**Task prompt**:
After finding the line containing "820 579 7.54" below, please output that line and each following one through the line containing "1103 259 3.44", exactly as written.

[Scene geometry reasoning data]
=== Section Start ===
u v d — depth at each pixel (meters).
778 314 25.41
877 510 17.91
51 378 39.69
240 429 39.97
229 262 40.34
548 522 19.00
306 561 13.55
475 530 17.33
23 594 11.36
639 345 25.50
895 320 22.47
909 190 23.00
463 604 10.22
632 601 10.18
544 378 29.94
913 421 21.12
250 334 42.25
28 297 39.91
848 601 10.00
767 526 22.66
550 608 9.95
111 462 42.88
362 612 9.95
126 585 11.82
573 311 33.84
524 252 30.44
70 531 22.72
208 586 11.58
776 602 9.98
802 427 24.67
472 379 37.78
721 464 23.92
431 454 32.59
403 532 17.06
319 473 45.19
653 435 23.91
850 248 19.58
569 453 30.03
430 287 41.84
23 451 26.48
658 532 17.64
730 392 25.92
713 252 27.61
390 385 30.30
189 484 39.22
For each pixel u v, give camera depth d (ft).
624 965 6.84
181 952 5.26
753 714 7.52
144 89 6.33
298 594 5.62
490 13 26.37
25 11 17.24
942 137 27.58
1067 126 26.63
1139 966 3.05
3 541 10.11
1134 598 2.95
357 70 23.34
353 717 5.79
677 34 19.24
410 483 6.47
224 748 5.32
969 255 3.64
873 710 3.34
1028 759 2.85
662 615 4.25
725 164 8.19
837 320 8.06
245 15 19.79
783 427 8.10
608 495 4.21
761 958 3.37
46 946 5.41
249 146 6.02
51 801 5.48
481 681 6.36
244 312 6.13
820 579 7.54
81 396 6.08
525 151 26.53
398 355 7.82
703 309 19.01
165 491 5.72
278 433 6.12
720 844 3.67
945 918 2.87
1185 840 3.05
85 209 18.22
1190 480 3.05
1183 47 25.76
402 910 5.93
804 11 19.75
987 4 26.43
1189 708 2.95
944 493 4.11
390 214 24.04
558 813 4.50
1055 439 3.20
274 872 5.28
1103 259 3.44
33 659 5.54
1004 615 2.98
=== Section End ===
**Exercise solution**:
820 579 7.54
81 396 6.08
525 151 26.53
398 355 7.82
703 309 19.01
165 491 5.72
278 433 6.12
720 844 3.67
945 918 2.87
1185 840 3.05
85 209 18.22
1190 480 3.05
1183 47 25.76
402 910 5.93
804 11 19.75
987 4 26.43
1189 708 2.95
944 493 4.11
390 214 24.04
558 813 4.50
1055 439 3.20
274 872 5.28
1103 259 3.44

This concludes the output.